Work to do:
Return each of the lines below unchanged, keeping every word, character, and line break the same.

*** Exercise inputs

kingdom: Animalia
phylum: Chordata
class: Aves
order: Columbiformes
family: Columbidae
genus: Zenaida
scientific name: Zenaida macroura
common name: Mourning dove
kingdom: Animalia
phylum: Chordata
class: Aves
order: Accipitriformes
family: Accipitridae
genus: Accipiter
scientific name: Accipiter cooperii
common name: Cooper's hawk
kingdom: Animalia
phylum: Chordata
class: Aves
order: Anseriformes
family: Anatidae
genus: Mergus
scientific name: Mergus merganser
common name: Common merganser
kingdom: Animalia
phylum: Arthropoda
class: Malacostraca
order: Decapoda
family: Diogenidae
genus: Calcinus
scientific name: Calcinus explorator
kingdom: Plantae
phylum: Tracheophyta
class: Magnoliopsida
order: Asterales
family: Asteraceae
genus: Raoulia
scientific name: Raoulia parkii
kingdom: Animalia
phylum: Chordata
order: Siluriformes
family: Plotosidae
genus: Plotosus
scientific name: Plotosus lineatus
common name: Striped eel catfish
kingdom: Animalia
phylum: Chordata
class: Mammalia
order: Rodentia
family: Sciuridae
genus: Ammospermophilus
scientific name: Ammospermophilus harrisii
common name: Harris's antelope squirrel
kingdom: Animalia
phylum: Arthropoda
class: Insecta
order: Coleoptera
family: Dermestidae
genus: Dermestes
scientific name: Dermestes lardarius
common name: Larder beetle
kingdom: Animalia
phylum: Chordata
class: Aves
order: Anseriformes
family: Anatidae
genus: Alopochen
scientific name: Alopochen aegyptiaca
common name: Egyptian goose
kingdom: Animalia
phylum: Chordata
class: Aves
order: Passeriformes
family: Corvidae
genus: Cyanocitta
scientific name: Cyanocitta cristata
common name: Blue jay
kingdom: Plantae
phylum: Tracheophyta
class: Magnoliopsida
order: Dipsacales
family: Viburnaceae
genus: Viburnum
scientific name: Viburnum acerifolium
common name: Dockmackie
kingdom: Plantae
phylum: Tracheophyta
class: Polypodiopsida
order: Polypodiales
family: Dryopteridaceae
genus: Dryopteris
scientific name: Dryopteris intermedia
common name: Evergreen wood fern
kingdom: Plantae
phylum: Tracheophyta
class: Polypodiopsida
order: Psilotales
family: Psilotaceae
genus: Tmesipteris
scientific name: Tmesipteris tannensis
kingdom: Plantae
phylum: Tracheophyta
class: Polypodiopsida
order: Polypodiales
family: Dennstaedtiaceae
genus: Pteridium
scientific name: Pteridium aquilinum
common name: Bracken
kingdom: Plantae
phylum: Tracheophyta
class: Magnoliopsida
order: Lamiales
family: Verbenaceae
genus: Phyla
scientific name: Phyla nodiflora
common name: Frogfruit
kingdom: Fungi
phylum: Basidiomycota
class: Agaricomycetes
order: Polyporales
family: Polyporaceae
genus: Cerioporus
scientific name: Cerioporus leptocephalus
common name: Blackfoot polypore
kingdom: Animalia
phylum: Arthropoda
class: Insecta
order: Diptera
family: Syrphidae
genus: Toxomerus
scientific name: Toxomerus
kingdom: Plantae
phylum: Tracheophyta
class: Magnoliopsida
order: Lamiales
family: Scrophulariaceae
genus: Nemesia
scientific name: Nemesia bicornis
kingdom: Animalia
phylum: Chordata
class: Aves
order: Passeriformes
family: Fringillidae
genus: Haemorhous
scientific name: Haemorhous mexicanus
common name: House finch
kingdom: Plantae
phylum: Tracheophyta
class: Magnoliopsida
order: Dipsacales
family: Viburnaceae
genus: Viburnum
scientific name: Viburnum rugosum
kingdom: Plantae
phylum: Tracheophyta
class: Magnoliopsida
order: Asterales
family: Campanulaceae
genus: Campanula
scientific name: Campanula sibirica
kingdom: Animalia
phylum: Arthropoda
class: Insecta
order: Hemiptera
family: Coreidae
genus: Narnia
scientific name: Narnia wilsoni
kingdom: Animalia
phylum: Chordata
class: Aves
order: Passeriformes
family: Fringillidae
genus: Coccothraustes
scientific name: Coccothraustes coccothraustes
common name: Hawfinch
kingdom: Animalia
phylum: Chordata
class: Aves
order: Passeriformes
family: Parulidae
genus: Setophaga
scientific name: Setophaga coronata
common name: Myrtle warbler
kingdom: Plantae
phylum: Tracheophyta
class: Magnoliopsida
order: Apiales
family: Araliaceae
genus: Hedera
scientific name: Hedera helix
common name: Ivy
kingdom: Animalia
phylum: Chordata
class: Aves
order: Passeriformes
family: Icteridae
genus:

******

The answer:
kingdom: Animalia
phylum: Chordata
class: Aves
order: Columbiformes
family: Columbidae
genus: Zenaida
scientific name: Zenaida macroura
common name: Mourning dove
kingdom: Animalia
phylum: Chordata
class: Aves
order: Accipitriformes
family: Accipitridae
genus: Accipiter
scientific name: Accipiter cooperii
common name: Cooper's hawk
kingdom: Animalia
phylum: Chordata
class: Aves
order: Anseriformes
family: Anatidae
genus: Mergus
scientific name: Mergus merganser
common name: Common merganser
kingdom: Animalia
phylum: Arthropoda
class: Malacostraca
order: Decapoda
family: Diogenidae
genus: Calcinus
scientific name: Calcinus explorator
kingdom: Plantae
phylum: Tracheophyta
class: Magnoliopsida
order: Asterales
family: Asteraceae
genus: Raoulia
scientific name: Raoulia parkii
kingdom: Animalia
phylum: Chordata
order: Siluriformes
family: Plotosidae
genus: Plotosus
scientific name: Plotosus lineatus
common name: Striped eel catfish
kingdom: Animalia
phylum: Chordata
class: Mammalia
order: Rodentia
family: Sciuridae
genus: Ammospermophilus
scientific name: Ammospermophilus harrisii
common name: Harris's antelope squirrel
kingdom: Animalia
phylum: Arthropoda
class: Insecta
order: Coleoptera
family: Dermestidae
genus: Dermestes
scientific name: Dermestes lardarius
common name: Larder beetle
kingdom: Animalia
phylum: Chordata
class: Aves
order: Anseriformes
family: Anatidae
genus: Alopochen
scientific name: Alopochen aegyptiaca
common name: Egyptian goose
kingdom: Animalia
phylum: Chordata
class: Aves
order: Passeriformes
family: Corvidae
genus: Cyanocitta
scientific name: Cyanocitta cristata
common name: Blue jay
kingdom: Plantae
phylum: Tracheophyta
class: Magnoliopsida
order: Dipsacales
family: Viburnaceae
genus: Viburnum
scientific name: Viburnum acerifolium
common name: Dockmackie
kingdom: Plantae
phylum: Tracheophyta
class: Polypodiopsida
order: Polypodiales
family: Dryopteridaceae
genus: Dryopteris
scientific name: Dryopteris intermedia
common name: Evergreen wood fern
kingdom: Plantae
phylum: Tracheophyta
class: Polypodiopsida
order: Psilotales
family: Psilotaceae
genus: Tmesipteris
scientific name: Tmesipteris tannensis
kingdom: Plantae
phylum: Tracheophyta
class: Polypodiopsida
order: Polypodiales
family: Dennstaedtiaceae
genus: Pteridium
scientific name: Pteridium aquilinum
common name: Bracken
kingdom: Plantae
phylum: Tracheophyta
class: Magnoliopsida
order: Lamiales
family: Verbenaceae
genus: Phyla
scientific name: Phyla nodiflora
common name: Frogfruit
kingdom: Fungi
phylum: Basidiomycota
class: Agaricomycetes
order: Polyporales
family: Polyporaceae
genus: Cerioporus
scientific name: Cerioporus leptocephalus
common name: Blackfoot polypore
kingdom: Animalia
phylum: Arthropoda
class: Insecta
order: Diptera
family: Syrphidae
genus: Toxomerus
scientific name: Toxomerus
kingdom: Plantae
phylum: Tracheophyta
class: Magnoliopsida
order: Lamiales
family: Scrophulariaceae
genus: Nemesia
scientific name: Nemesia bicornis
kingdom: Animalia
phylum: Chordata
class: Aves
order: Passeriformes
family: Fringillidae
genus: Haemorhous
scientific name: Haemorhous mexicanus
common name: House finch
kingdom: Plantae
phylum: Tracheophyta
class: Magnoliopsida
order: Dipsacales
family: Viburnaceae
genus: Viburnum
scientific name: Viburnum rugosum
kingdom: Plantae
phylum: Tracheophyta
class: Magnoliopsida
order: Asterales
family: Campanulaceae
genus: Campanula
scientific name: Campanula sibirica
kingdom: Animalia
phylum: Arthropoda
class: Insecta
order: Hemiptera
family: Coreidae
genus: Narnia
scientific name: Narnia wilsoni
kingdom: Animalia
phylum: Chordata
class: Aves
order: Passeriformes
family: Fringillidae
genus: Coccothraustes
scientific name: Coccothraustes coccothraustes
common name: Hawfinch
kingdom: Animalia
phylum: Chordata
class: Aves
order: Passeriformes
family: Parulidae
genus: Setophaga
scientific name: Setophaga coronata
common name: Myrtle warbler
kingdom: Plantae
phylum: Tracheophyta
class: Magnoliopsida
order: Apiales
family: Araliaceae
genus: Hedera
scientific name: Hedera helix
common name: Ivy
kingdom: Animalia
phylum: Chordata
class: Aves
order: Passeriformes
family: Icteridae
genus:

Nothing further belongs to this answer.